Łączenie się firm w korporacje powoduje zwiększenie ich kapitał, wzrost ich wpływu na rynek zarówno w ujęciu krajowym, jaki międzynarodowym. Oczywiste jest, że duże i bogatsze firmy stać na więcej, dlatego ich rozwój jest bardziej dynamiczny, szybciej tworzone są ich kolejne placówki. Mogą pozwolić sobie one na otwieranie swoich oddziałów w nowych krajach. Dzięki temu w krajach tych zmniejsza się bezrobocie, po przez wykorzystywanie lokalnych dóbr (przedmiotów, firm, surowców) stymulacji poddana zostaje gospodarka. W wielu krajach istnieją firmy posiadające faktyczny monopol w danej dziedzinie (w Polsce np. Telekomunikacja Polska), dzięki otwarciu swojego rynku dla zagranicznych firm pojawia się konkurencja, która może wymusić obniżenie cen, a to z kolei spowoduje zmniejszenie wydatków społeczeństwa. Z drugiej jednak strony duże firmy wypierają z rynku te małe, które w efekcie plajtują. Podatki odprowadzane są za granice, a w krajach tych wykazywane są tylko straty (tak robi większość hipermarketów). Firmy te może spotkać jednak jakieś niepowodzenie. Jeżeli firma ta ma znaczny udział w rynku, wówczas może się to skutkować stagnacją gospodarczą.
W ubiegłym roku w Unii Europejskiej ujednoliceniu uległ system walutowy. Wprowadzone zostało euro. Dzięki temu wyjeżdżając za granicę nie trzeba już wymieniać pieniędzy. W Niemczech spowodowało to zastój w gospodarce, wzrost bezrobocia i cen na liczne artykuły (1euro nie równa się 1 marce niemieckiej). Państwa członkowskie nie musiały jednak zgodzić się na wprowadzenie euro (tak zrobiła np. Wielka Brytania).
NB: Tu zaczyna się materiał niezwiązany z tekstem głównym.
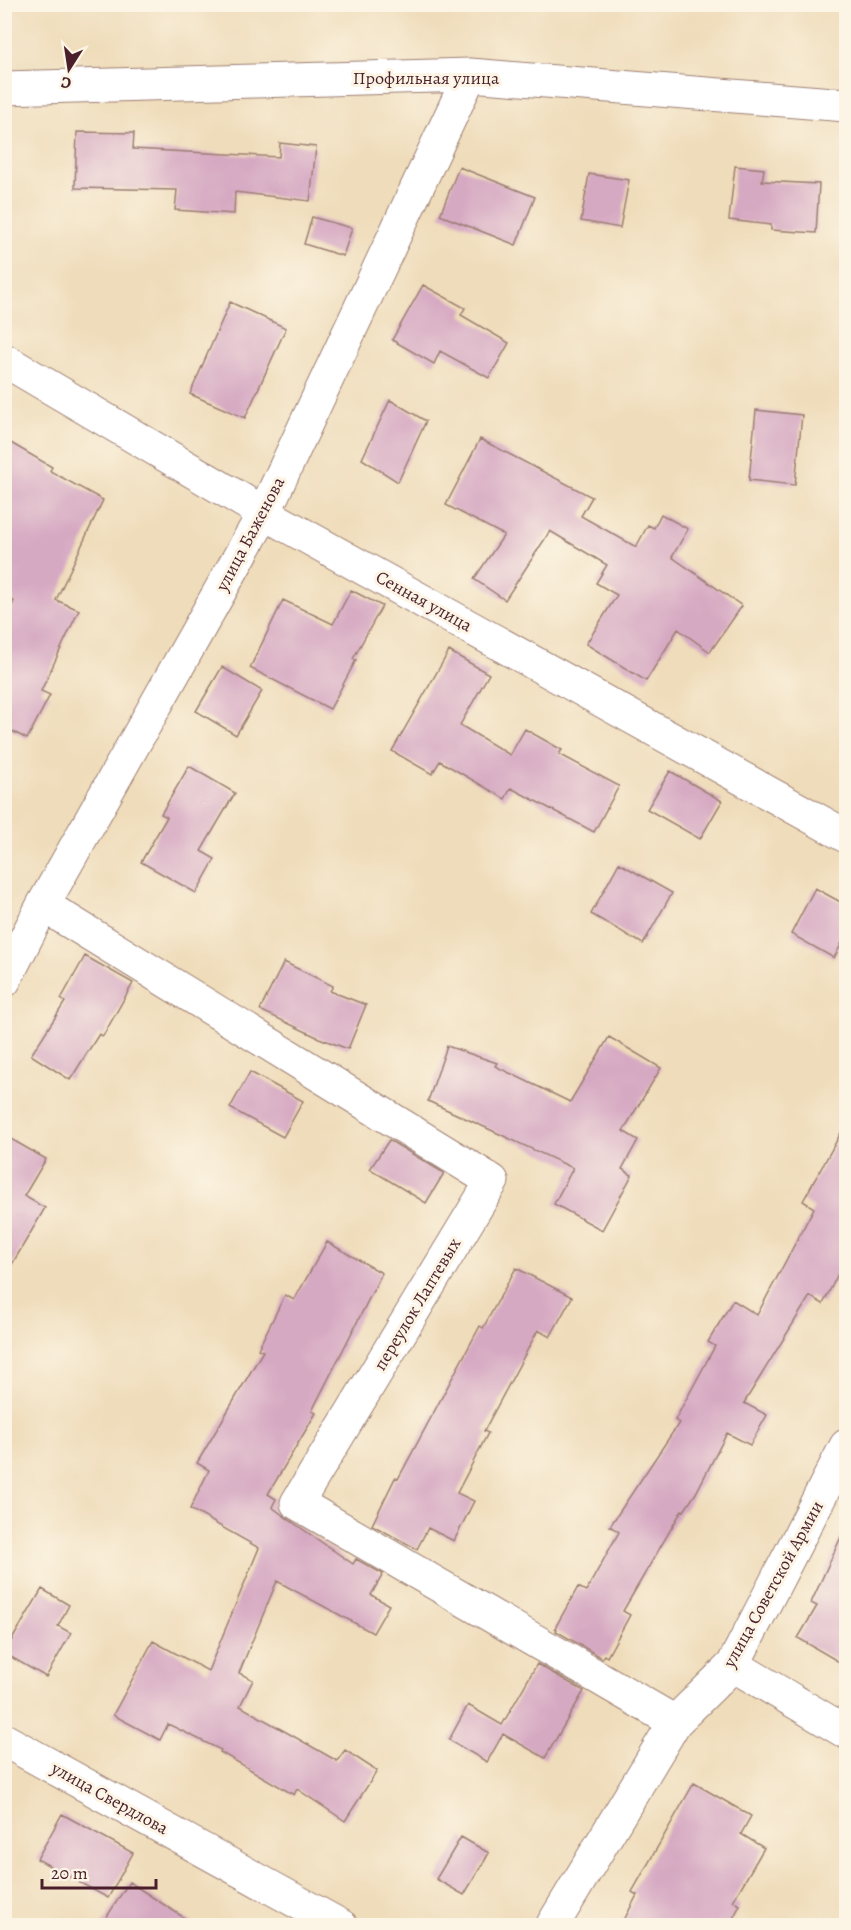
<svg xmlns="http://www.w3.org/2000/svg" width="851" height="1930" font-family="Alegreya,serif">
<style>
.building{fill:#d6a9c2}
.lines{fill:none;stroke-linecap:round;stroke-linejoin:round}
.minor-casing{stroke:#9c7e72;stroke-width:35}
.minor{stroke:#fff;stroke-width:33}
.labels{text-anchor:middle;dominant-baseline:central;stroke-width:6;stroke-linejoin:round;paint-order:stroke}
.street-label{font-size:18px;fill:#4a1f2b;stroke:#fcf5e5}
</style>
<rect width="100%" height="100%" fill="#fcf5e5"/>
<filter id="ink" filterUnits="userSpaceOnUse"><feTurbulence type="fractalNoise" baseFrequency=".0167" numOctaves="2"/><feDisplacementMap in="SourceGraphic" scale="12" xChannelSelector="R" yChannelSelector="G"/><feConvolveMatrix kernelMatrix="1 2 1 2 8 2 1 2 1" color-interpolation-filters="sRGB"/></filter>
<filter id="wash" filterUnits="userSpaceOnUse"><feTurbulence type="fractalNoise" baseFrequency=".008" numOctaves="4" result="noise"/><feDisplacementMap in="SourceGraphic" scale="24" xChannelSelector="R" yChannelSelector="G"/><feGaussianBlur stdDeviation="1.35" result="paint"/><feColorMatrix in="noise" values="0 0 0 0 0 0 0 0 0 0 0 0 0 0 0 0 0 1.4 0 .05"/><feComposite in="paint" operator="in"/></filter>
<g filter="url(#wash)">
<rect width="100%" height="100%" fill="#efdcba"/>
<g id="blocks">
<!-- building -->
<path class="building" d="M77,132L134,133L133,149L279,157L280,143L316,147L310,201L235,192L234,214L175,210L177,190L75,188Z
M735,166L764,169L762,181L819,184L816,233L771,230V225L729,220Z
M459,167L535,197L516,245L440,215Z
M589,174L629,180L620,228L581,221Z
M312,217L352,228L343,256L304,244Z
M423,285L465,308L461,315L509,343L489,378L440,351L434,364L392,340Z
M230,302L286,328L245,418L190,394Z
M390,400L426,421L398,482L362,459Z
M756,410L802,415L795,485L749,480Z
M4,439L52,467L50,471L103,500L56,600L79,610L41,691L50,695L27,739L4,727V622L14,601L4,596Z
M480,439L592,497L581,516L636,547L648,525L654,528L661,514L688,529L672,557L742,606L710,652L678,629L646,681L586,644L617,595L596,583L607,565L550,531L505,600L474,579L504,535L446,505Z
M351,590L382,606L353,659L356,660L330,709L250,668L283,600L333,624Z
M449,651L489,674L460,725L510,755L525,729L562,750L559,754L619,786L594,832L511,788L505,799L440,761L432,774L392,751Z
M222,667L262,691L236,735L196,711Z
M189,766L235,793L201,851L215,859L196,893L141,862L167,817L161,814Z
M670,771L722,801L700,839L647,809Z
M619,863L672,893L643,944L591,914Z
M815,888L846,905V935L834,958L791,934Z
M85,956L133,983L103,1036L99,1034L70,1080L31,1055L65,1002L61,999Z
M284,962L333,986L330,991L366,1005L348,1049L319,1038L260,1010Z
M609,1037L661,1068L623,1131L638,1140L622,1169L632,1175L602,1230L554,1204L573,1168L428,1101L447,1046L497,1063L495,1066L570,1102Z
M250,1072L303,1101L283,1137L230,1108Z
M846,1124V1258L823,1304L810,1296L744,1403L767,1415L750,1445L727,1433L696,1493L684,1511L682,1510L623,1611L630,1615L607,1657L604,1655L602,1658L556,1631L557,1629L555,1628L578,1587L586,1591L619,1532L610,1526L679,1423L675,1420L715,1346L708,1342L733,1300L757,1315L814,1208L803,1201Z
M4,1135L46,1159L24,1196L45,1208L4,1278Z
M389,1140L444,1173L426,1203L370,1169Z
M327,1242L382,1273L312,1411L316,1413L268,1494L276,1499L272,1507L288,1519L353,1564L356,1559L383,1574L371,1595L389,1605L373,1633L277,1581L239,1673L253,1680L240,1706L337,1761L345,1750L377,1771L345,1821L297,1789L294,1795L220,1752L221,1750L168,1724L160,1740L113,1715L153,1641L208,1671L259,1548L190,1509L209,1470L197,1463L263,1351L258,1349L285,1295L294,1300Z
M516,1268L572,1297L550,1337L538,1330L484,1431L488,1433L457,1493L474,1501L454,1541L428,1528L417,1549L372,1525L395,1478L398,1479L480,1326L483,1328Z
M846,1526V1666L798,1638L817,1606L811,1603Z
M42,1589L69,1605L58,1626L71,1633L46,1677L4,1653Z
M537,1664L584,1691L545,1758L503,1734L487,1762L449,1740L468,1705L502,1725Z
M694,1783L751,1816L741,1834L764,1848L733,1901L740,1905L729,1926H621L637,1895L632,1892Z
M62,1814L133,1853L108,1898L37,1859Z
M461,1837L489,1853L464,1895L436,1879Z
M129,1882L197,1926H101Z"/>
</g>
</g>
<g filter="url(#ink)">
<use href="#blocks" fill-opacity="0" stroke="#9c7e72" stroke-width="1.5"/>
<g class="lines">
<!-- minor casing -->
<g class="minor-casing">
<path id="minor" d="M4,88L470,75L846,105
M4,360L264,513L846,836
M43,905L492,1181L297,1503L675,1722
M4,981L43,905L264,513L470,75
M733,1665L846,1732
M4,1740L341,1926
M552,1926L675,1722L733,1665L846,1446"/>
</g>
<!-- minor -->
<use href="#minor" class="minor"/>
</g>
</g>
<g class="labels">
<!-- street labels -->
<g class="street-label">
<text x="426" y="78">Профильная улица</text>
<text transform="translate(250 534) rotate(-62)">улица Баженова</text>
<text transform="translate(424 601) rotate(29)">Сенная улица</text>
<text transform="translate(417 1304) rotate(-59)">переулок Лаптевых</text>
<text transform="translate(773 1584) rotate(-61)">улица Советской Армии</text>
<text transform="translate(110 1798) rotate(29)">улица Свердлова</text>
</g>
</g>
<!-- margin -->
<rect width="851" height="1930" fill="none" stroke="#fcf5e5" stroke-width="24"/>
<!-- north arrow -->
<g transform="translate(69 69) rotate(192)" stroke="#fcf5e5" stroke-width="4.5" paint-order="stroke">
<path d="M0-4.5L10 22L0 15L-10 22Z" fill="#4a1f2b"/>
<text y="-9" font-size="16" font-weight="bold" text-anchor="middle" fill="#4a1f2b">С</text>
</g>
<!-- scale -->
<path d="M42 1879v9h114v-9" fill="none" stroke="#4a1f2b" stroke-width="3"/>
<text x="51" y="1879" font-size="18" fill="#4a1f2b" stroke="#fcf5e5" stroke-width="4.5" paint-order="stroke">20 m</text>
</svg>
Rozrost struktur gospodarczej integracji w na całym świecie zaciśnie związki między poszczególnymi krajami, regionami. Dzięki temu nie będzie różnicy, czy towar sprowadzany jest do Polski, czy do Niemczech. Różnice będą tylko wtedy, gdy któryś z krajów sprowadzi większe ilości tego towaru- wówczas bardziej rozłożone zostaną koszta transportu, a większa ilość towaru może zostać sprzedana po niższej cenie.
Globalizacja niesie za sobą zarówno korzyści, jak i problemy. Przeciwko niej odbywają się liczne protesty (np. podczas spotkań grupy G7+Rosja). Globalizacja jest następstwem rozwoju cywilizacyjnego. Jeżeli chcemy dalszego rozwoju, powinniśmy stanąć po jej stronie. Jeżeli uważamy, że człowiek osiągnął już wystarczająco wiele, wówczas powinniśmy przeciwstawić się globalizacji. Po której stronie staniemy? To zależy tylko od nas.